RADARSEMARANG.COM – Hasil dari pembinaan kemandirian yang dilakukan Lapas Perempuan Semarang berhasil merujuk dua narapidana untuk menjadi wirausahawan. Keduanya, Kurnia Tanoto dan Abigail Tarigan. Mereka bakal membuka usaha batik. Seperti apa?
Di penjara tak sekadar menjalani masa pidana semata. Lebih dari itu, para narapidana juga bisa mengembangkan diri menjadi orang yang kreatif. Tujuannya, supaya bisa menjadi manusia yang lebih baik di kemudian hari selepas menjalani masa pidana.

[Informasi yang Diberikan]
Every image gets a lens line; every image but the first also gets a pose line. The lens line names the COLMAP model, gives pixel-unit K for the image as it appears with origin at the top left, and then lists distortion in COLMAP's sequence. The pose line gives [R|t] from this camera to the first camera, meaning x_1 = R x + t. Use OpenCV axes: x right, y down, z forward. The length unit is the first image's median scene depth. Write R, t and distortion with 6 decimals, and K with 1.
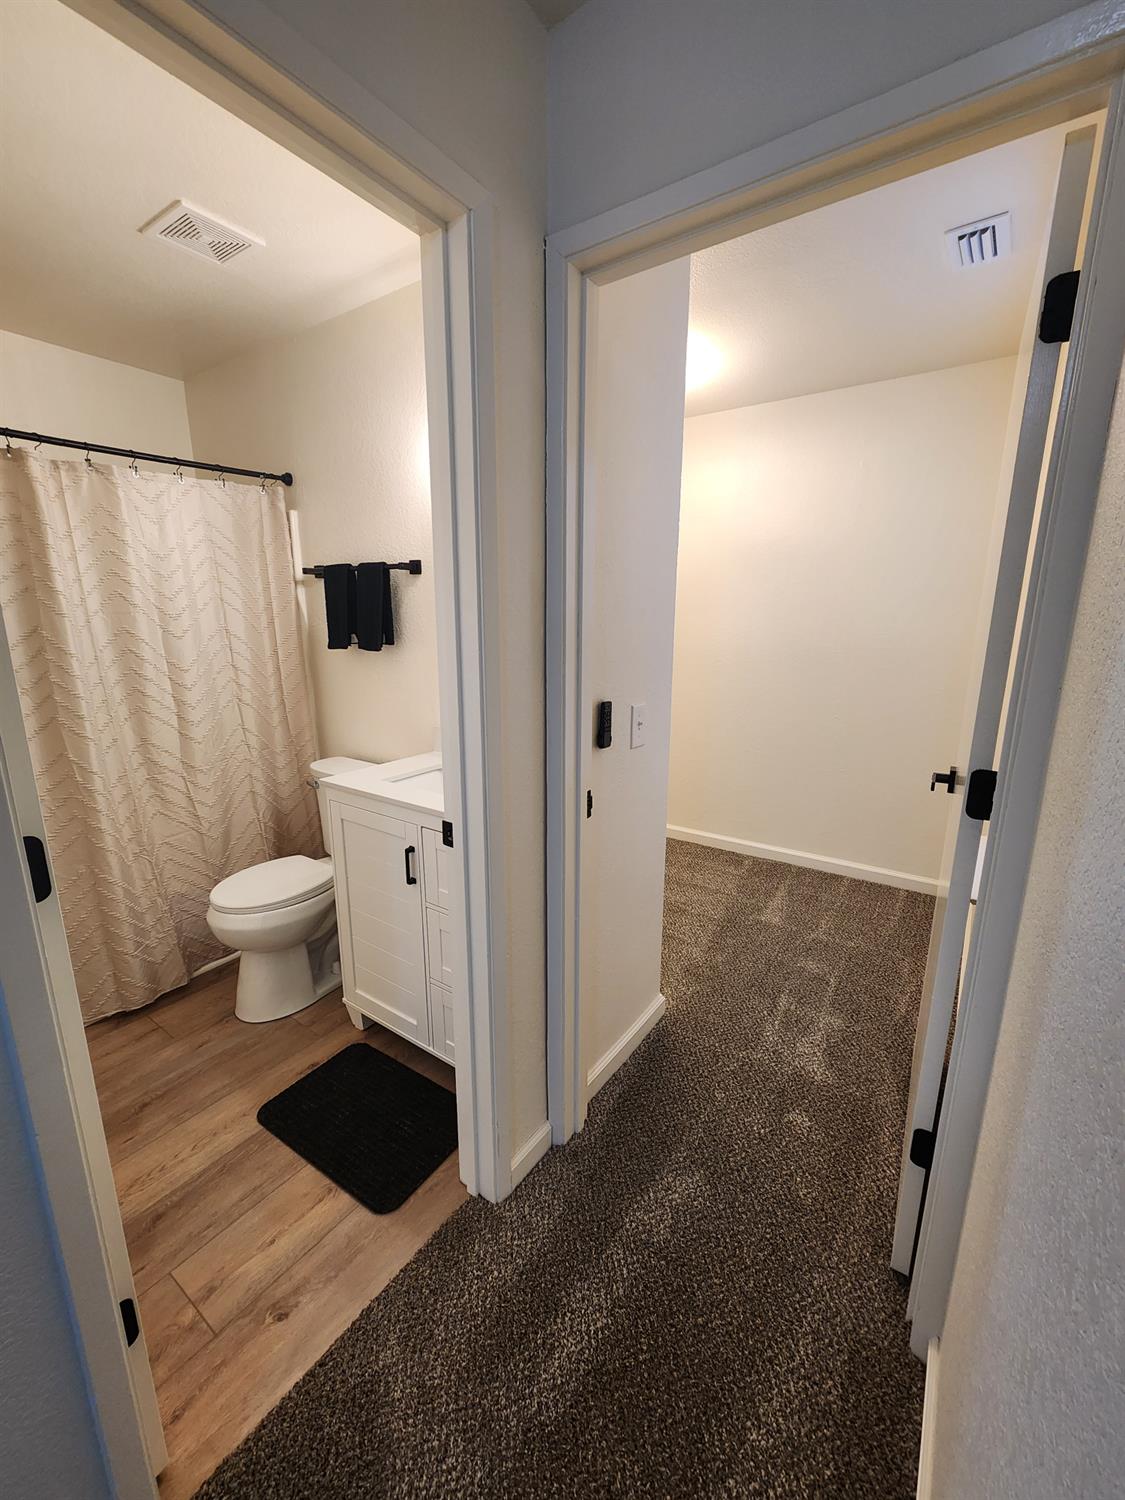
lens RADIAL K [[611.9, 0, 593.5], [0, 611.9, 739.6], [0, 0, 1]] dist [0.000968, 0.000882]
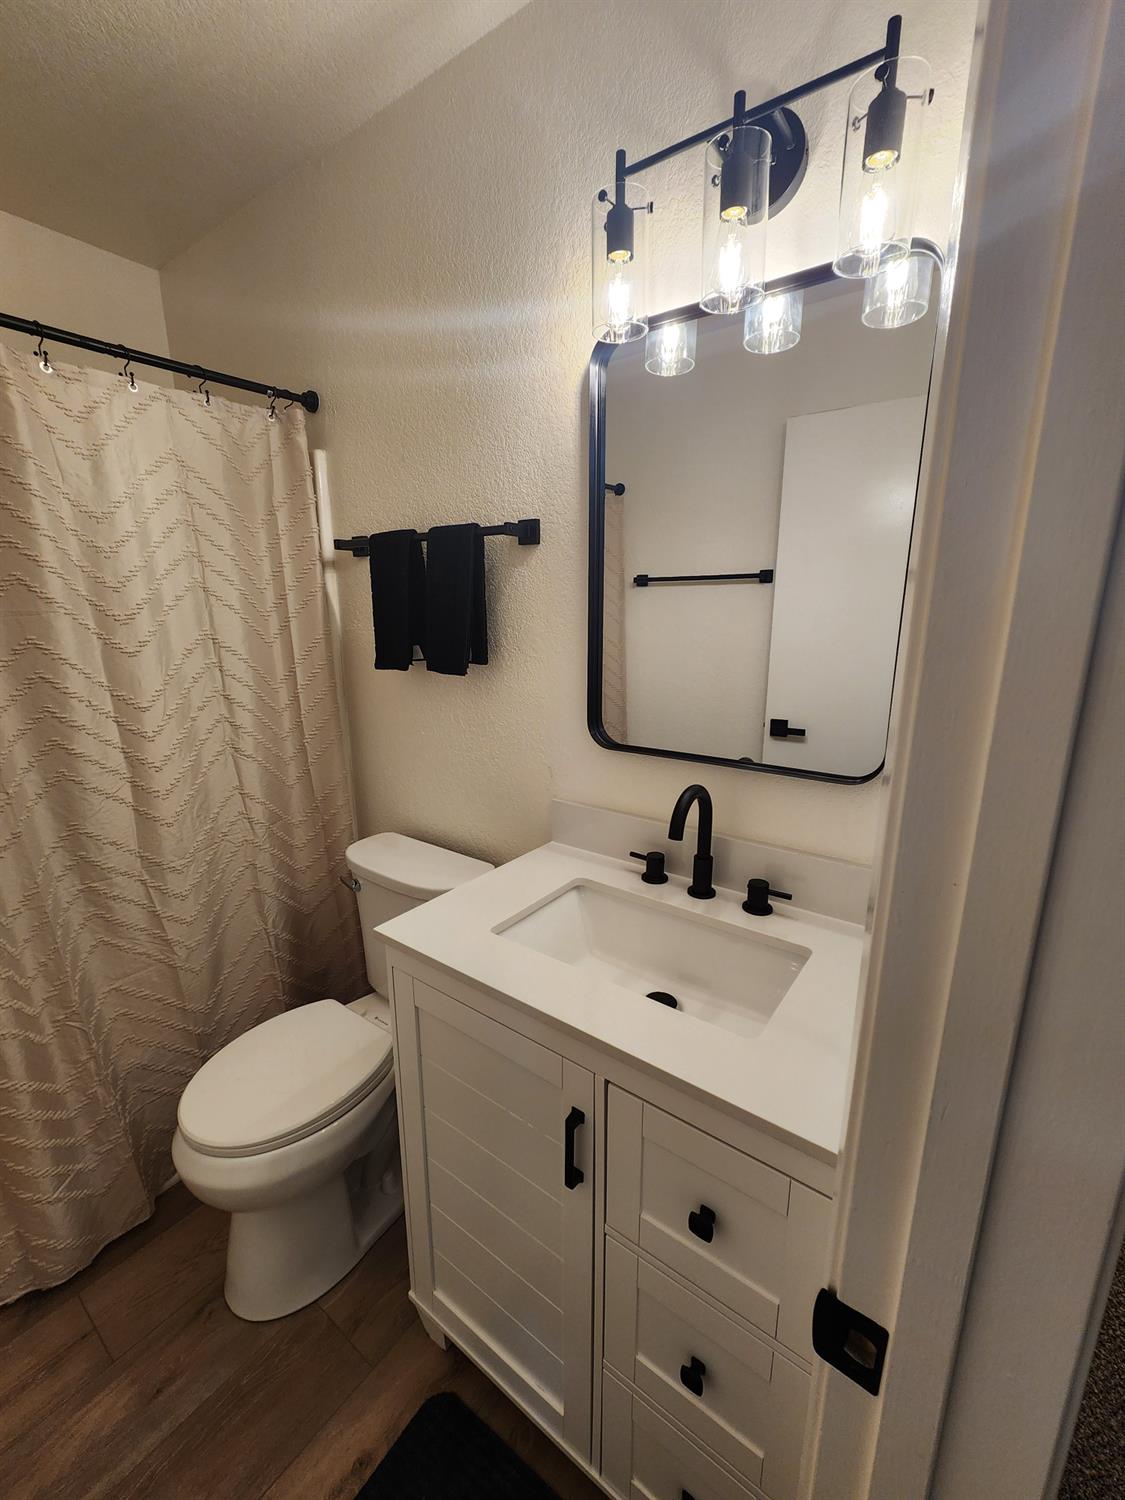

[Tugas Latihan]
1. Menurut teks tentang Lapas Perempuan Semarang, usaha apa yang akan dibuka oleh kedua narapidana itu?
2. Lanjutkan teks tentang Lapas Perempuan Semarang mulai setelah kalimat terakhirnya.
Baris-baris data tidak berhubungan dengan teks tentang Lapas Perempuan Semarang.

[Jawaban Anda]
1. Usaha batik.

2.
Saat ditemui RADARSEMARANG.COM di ruang bimbingan kerja (bimker) Lapas Wanita Bulu Semarang, sejumlah narapidana tengah sibuk mengutak-utik kain. Kain ini menjadi sarana narapidana yang terseret kasus narkotika ini berkreatif dan menghasilkan uang. Berkat kemampuan dan kreativitas yang dimiliki, mereka bisa bergabung dalam bimker membatik.
Kurnia Tanoto mengungkapkan, awal mula tertarik pada bimker ini karena penasaran seperti apa proses pembuatan batik. Diakuinya, caranya tidak mudah. Ia memulai dari nol, karena tidak memiliki basic sama sekali di bidang membatik. Beruntung, ia memiliki keterampilan menggambar. Sehingga bisa disalurkan dalam bentuk pola.
“Jujur, awalnya susah karena nggak tahu caranya membatik. Tapi, karena hobi menggambar jadi ditelateni,” ujarnya.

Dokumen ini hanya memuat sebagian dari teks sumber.